Segundo ele, os jurados estavam “predispostos” a considerar que os réus não mataram Laura, mas existia a possibilidade de ela ter sido morta pelos policiais militares – como defendeu a Defensoria Pública, que representou os cinco homens.
Laudo do Instituto Médico-Legal (IML) concluiu que a causa da morte da jovem foi em decorrência do traumatismo craniano que ela sofreu. Exames médicos apontaram que a vítima morreu de “traumatismo cranioencefálico causado por agente contundente”.
Alegação de transfobia
Zilda Vermont, mãe de Laura, reclamou do tratamento dado à sua filha ao longo do julgamento. Em determinados momentos, o nome de registro de Laura era citado em vez de seu nome social.
“A Justiça não respeita pessoas trans”, disse Zilda. “Quem perdeu a filha fui eu e olha o que acontece. Muita baixaria, muita mentira. Eu não vou ter a minha filha de volta, mas justiça eu quero. Laura eu perdi, não tenho mais”.

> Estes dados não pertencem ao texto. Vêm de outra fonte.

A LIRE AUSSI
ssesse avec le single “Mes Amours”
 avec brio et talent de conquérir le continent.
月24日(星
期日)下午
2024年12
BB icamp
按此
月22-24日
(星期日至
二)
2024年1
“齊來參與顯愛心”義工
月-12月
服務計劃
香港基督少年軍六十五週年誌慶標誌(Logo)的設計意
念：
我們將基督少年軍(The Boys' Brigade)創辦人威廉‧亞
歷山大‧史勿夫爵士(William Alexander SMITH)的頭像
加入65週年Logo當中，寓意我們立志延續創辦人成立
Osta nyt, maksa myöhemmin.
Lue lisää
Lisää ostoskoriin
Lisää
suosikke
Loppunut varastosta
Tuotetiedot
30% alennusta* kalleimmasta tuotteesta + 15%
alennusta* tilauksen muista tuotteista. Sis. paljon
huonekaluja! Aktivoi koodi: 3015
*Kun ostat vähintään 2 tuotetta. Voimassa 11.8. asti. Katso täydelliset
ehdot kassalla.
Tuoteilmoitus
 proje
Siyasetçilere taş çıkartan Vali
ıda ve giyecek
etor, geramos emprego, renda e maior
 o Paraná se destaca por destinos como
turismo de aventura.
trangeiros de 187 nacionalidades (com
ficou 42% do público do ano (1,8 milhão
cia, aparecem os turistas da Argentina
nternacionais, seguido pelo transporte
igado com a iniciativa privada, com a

Houve, em outros momentos, falas por parte do promotor Calsavara que compararam a masculinidade dos cinco homens julgados pela morte com a masculinidade de Laura, além de se referir à jovem com o pronome “ele”.

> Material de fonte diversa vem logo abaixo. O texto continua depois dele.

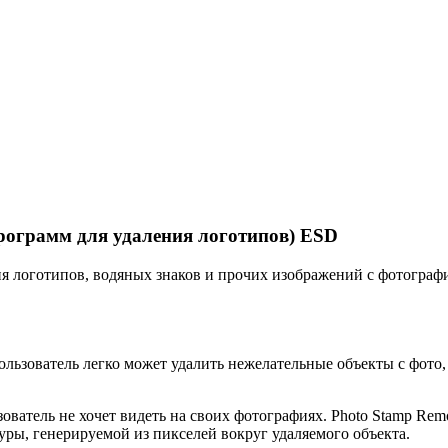
 программ для удаления логотипов) ESD
ия логотипов, водяных знаков и прочих изображений с фотографи
ользователь легко может удалить нежелательные объекты с фото,
ователь не хочет видеть на своих фотографиях. Photo Stamp Rem
ры, генерируемой из пикселей вокруг удаляемого объекта.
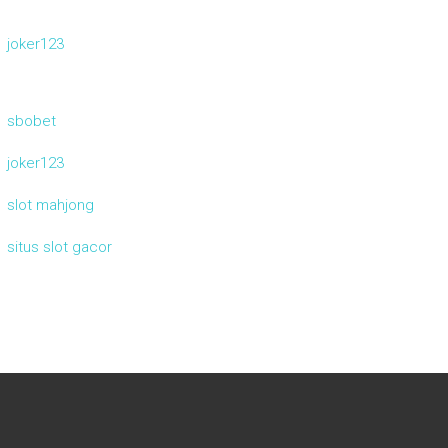
joker123
sbobet
joker123
slot mahjong
situs slot gacor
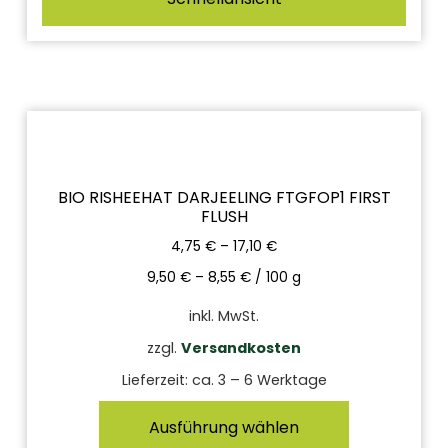
BIO RISHEEHAT DARJEELING FTGFOP1 FIRST
FLUSH
4,75
€
–
17,10
€
9,50
€
–
8,55
€
/
100
g
inkl. MwSt.
zzgl.
Versandkosten
Lieferzeit:
ca. 3 – 6 Werktage
Ausführung wählen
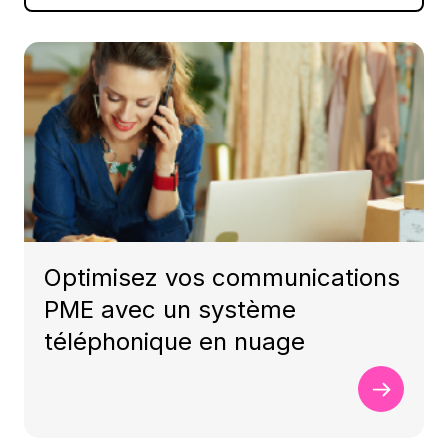
Optimisez vos communications
PME avec un système
téléphonique en nuage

“[Os agressores] Estão na dúvida se Laura era mais homem do que eles. Se tinha um homem na história era ela. Era corajosa, não merecia morrer como morreu”, disse o promotor João Carlos Calsavara, que acusava os réus de matar Laura e, por consequência, representava a família da jovem trans no tribunal.
O uso de termos transfóbicos prosseguiu no pedido de anulação do júri. “Demais disso, sequer notaram os jurados que os acusados confessaram em plenário que foram desferidas pauladas na vítima travesti, vestida como mulher, de minisaia, blusa e totalmente ensanguentada”, afirma o promotor, no documento.
Após a leitura da sentença na sexta-feira (12), a família afirmou que representaria contra o promotor Calsavara pelo tratamento dado à Laura durante o júri. Zilda afirmou ao g1 que pretende ir à Corregedoria do MP de São Paulo na próxima semana.
“E eu quero falar que a Laura não era travesti e sim uma mulher trans. Vou fazer um apelo que parem de chamar minha filha de travesti”, afirmou Zilda.
O advogado José Beraldo alega que Zilda e os demais parentes estão transtornados com o resultado e tenta demovê-los de fazer uma denúncia formal.
“O promotor fez tudo o que podia, eu também”, diz Beraldo. “Vou explicar para a família, dizendo que não procede essa representação contra o promotor e que nós estamos fazendo o recurso porque eu tenho certeza de que nós vamos anular esse júri”.
Nota: o g1 utilizou o termo “travesti” nas matérias referentes à morte de Laura Vermont por ser o modo como ela se identificava à época. Após pedido da família, as reportagens passam a identificá-la como “jovem trans” e “mulher trans”.